> TO DO
Please repeat word for word only the lines below that open with the line containing "phylum: Basidiomycota" and close with the line containing "scientific name: Rhodocollybia asema". Include both of those lines.

> INPUT DATA
· · · · ·

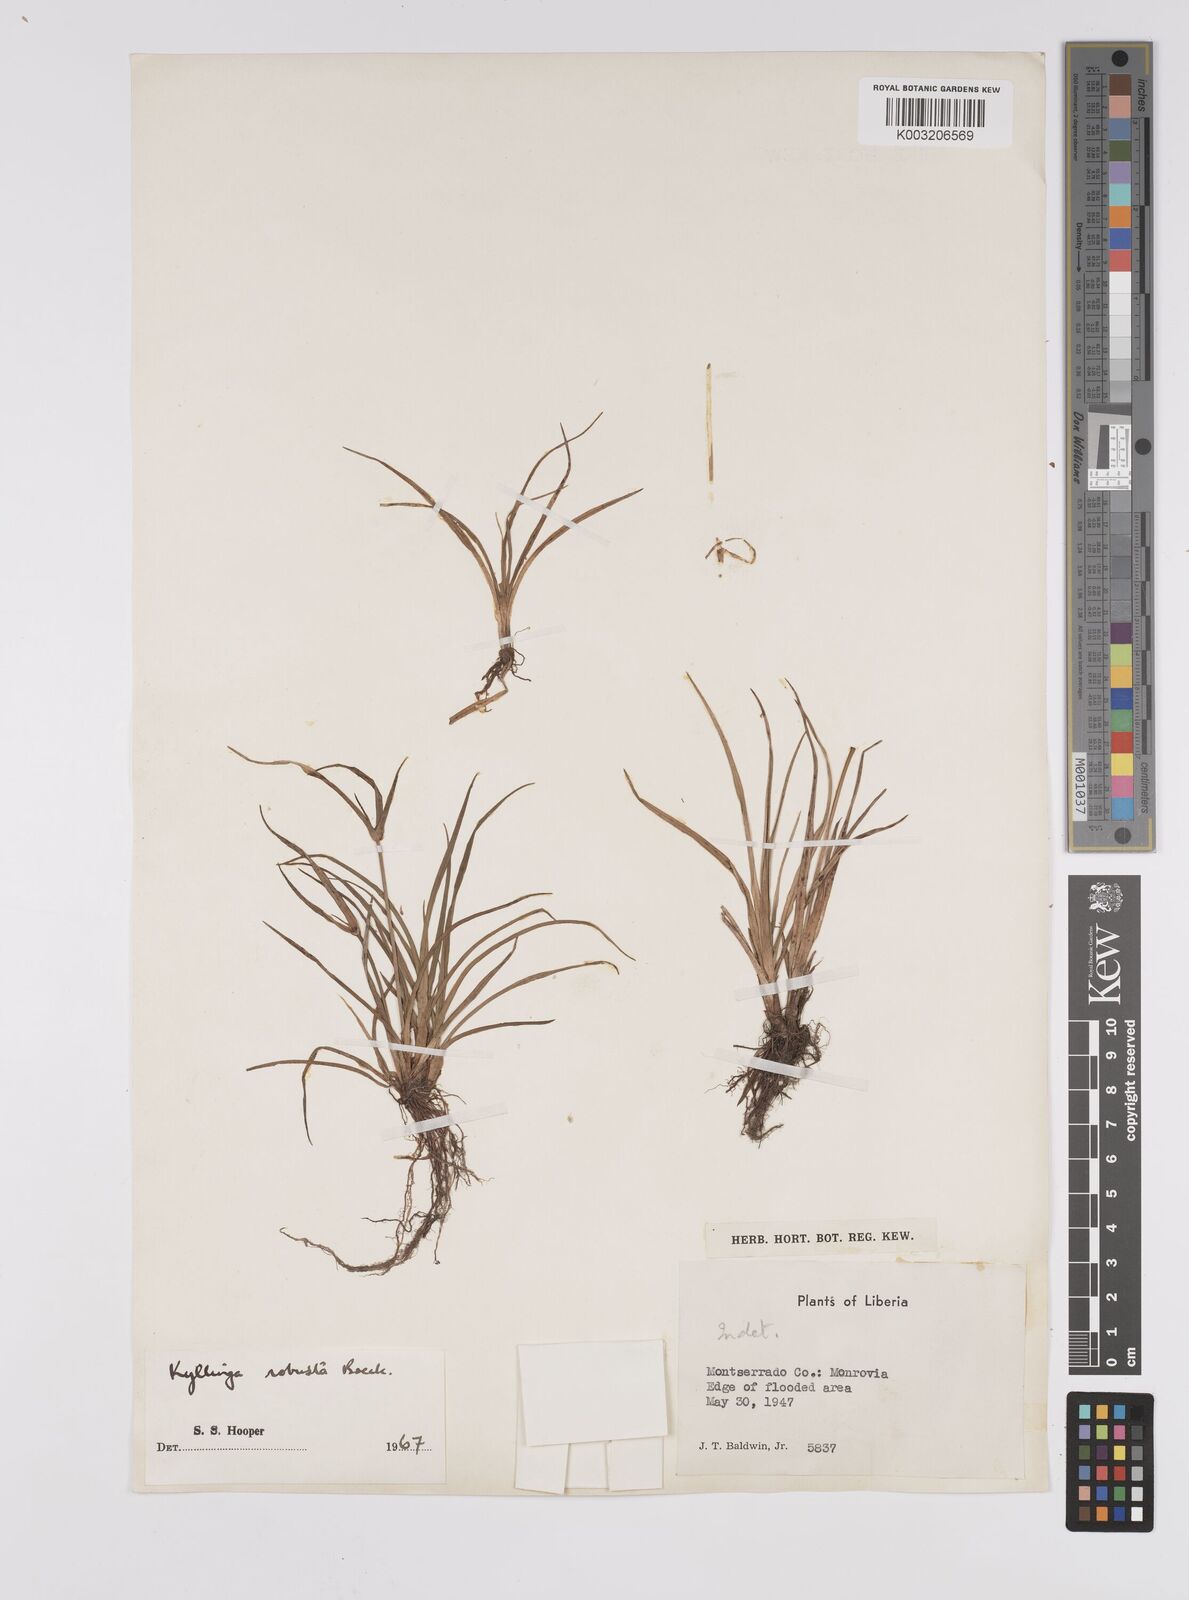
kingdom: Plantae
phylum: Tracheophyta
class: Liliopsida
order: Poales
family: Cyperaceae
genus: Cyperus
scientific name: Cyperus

· · · · ·

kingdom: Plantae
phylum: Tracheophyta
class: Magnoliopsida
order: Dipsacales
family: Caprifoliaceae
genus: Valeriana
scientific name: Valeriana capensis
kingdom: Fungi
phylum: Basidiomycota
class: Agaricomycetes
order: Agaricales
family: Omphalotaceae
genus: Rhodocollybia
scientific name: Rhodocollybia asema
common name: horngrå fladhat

· · · · ·

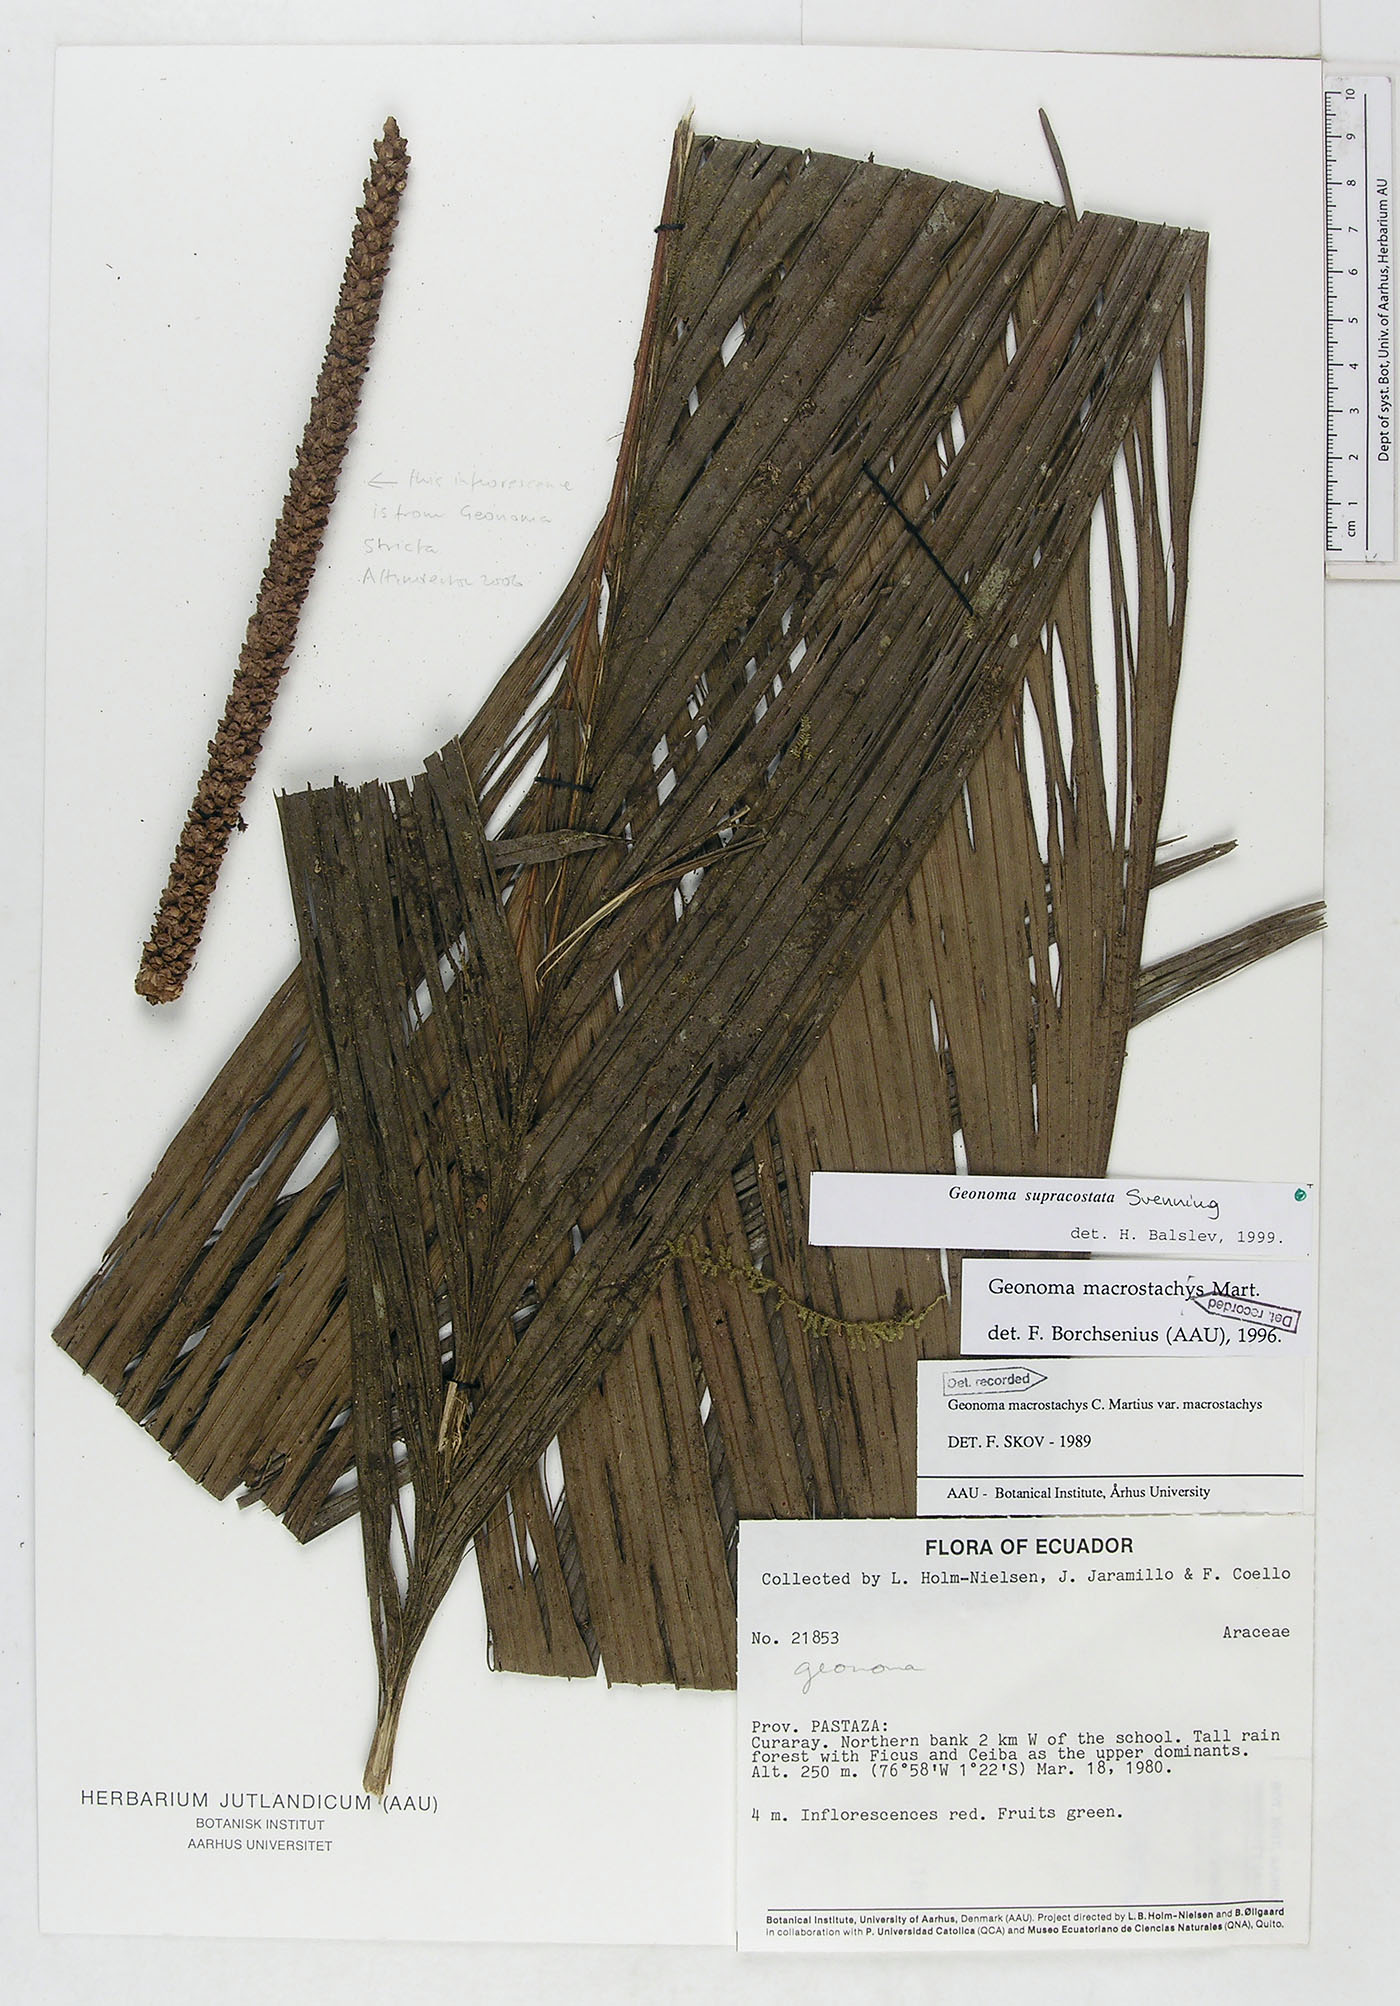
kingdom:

· · · · ·

> SOLUTION TO THE PROBLEM
phylum: Basidiomycota
class: Agaricomycetes
order: Agaricales
family: Omphalotaceae
genus: Rhodocollybia
scientific name: Rhodocollybia asema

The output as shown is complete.